▶ **Work item**
In the data below, find every line with the word "sugar" and copy it.

*** Block opens ***

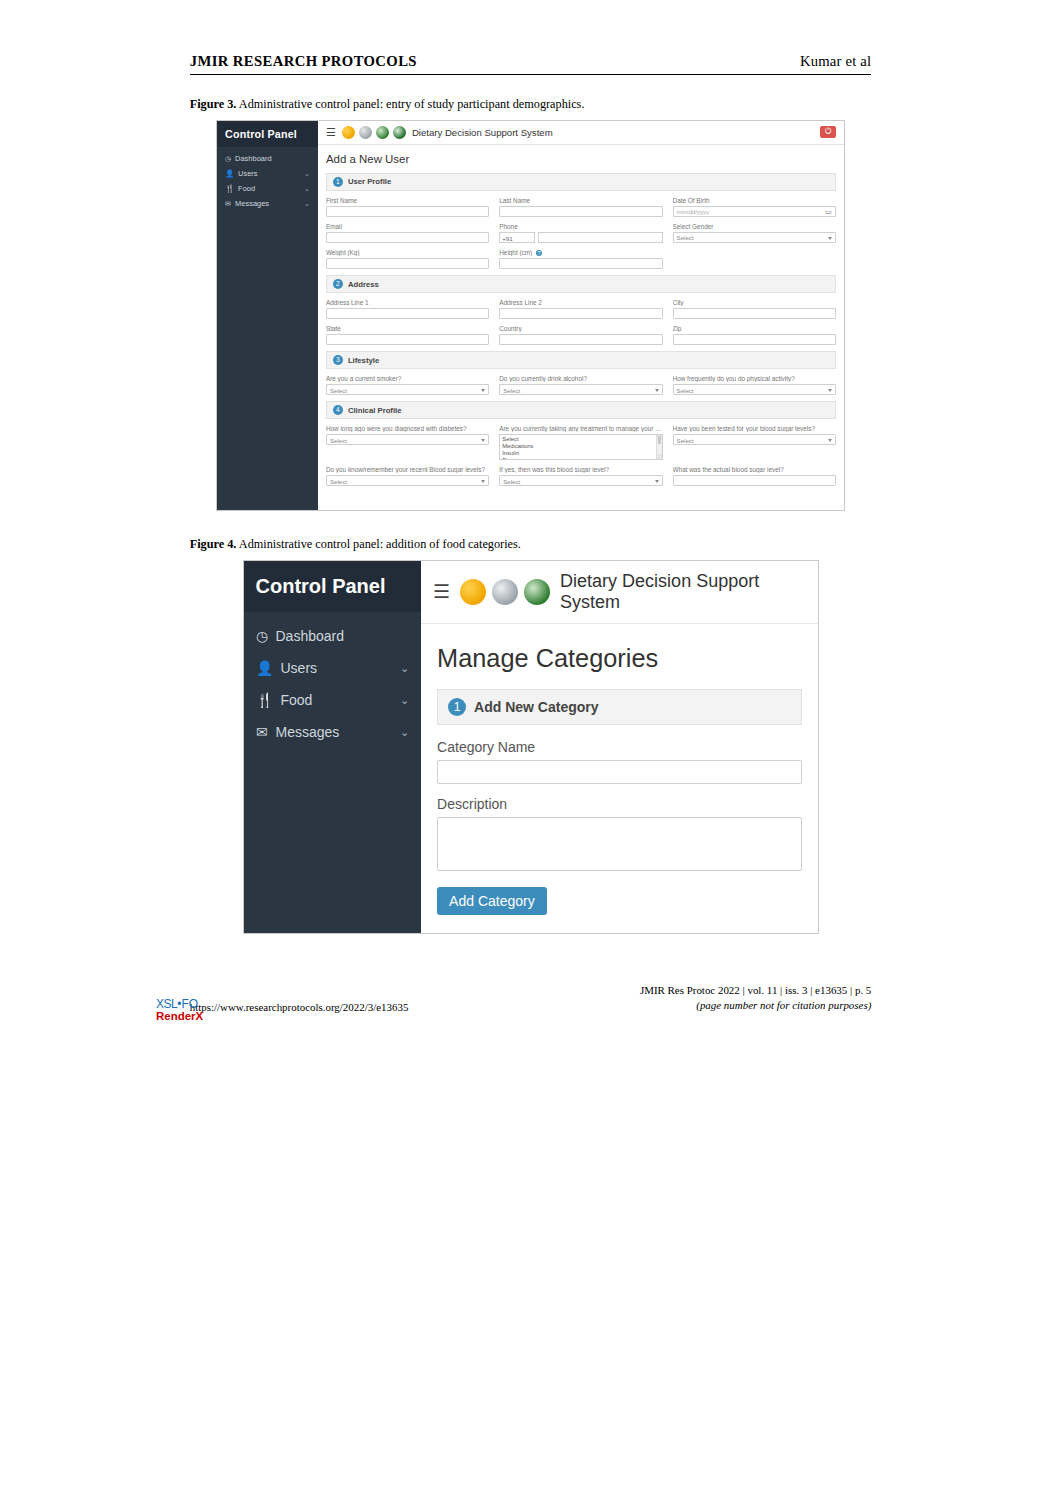JMIR Research Protocols
Kumar et al
Figure 3. Administrative control panel: entry of study participant demographics.
Control Panel
◷ Dashboard
👤 Users ⌄
🍴 Food ⌄
✉ Messages ⌄
☰ Dietary Decision Support System ⏻
Add a New User
1 User Profile
First Name
Last Name
Date Of Birth
mm/dd/yyyy
Email
Phone
+91
Select Gender
Select
Weight (Kg)
Height (cm) ?
2 Address
Address Line 1
Address Line 2
City
State
Country
Zip
3 Lifestyle
Are you a current smoker?
Select
Do you currently drink alcohol?
Select
How frequently do you do physical activity?
Select
4 Clinical Profile
How long ago were you diagnosed with diabetes?
Select
Are you currently taking any treatment to manage your diabetes?
Select
Medications
Insulin
Diet
Exercise
Have you been tested for your blood sugar levels?
Select
Do you know/remember your recent Blood sugar levels?
Select
If yes, then was this blood sugar level?
Select
What was the actual blood sugar level?
Figure 4. Administrative control panel: addition of food categories.
Control Panel
◷ Dashboard
👤 Users ⌄
🍴 Food ⌄
✉ Messages ⌄
☰ Dietary Decision Support System
Manage Categories
1 Add New Category
Category Name
Description
Add Category
https://www.researchprotocols.org/2022/3/e13635
JMIR Res Protoc 2022 | vol. 11 | iss. 3 | e13635 | p. 5
(page number not for citation purposes)
XSL•FO
RenderX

*** Block closes ***

▶ **Result of the exercise**
Have you been tested for your blood sugar levels?
Do you know/remember your recent Blood sugar levels?
If yes, then was this blood sugar level?
What was the actual blood sugar level?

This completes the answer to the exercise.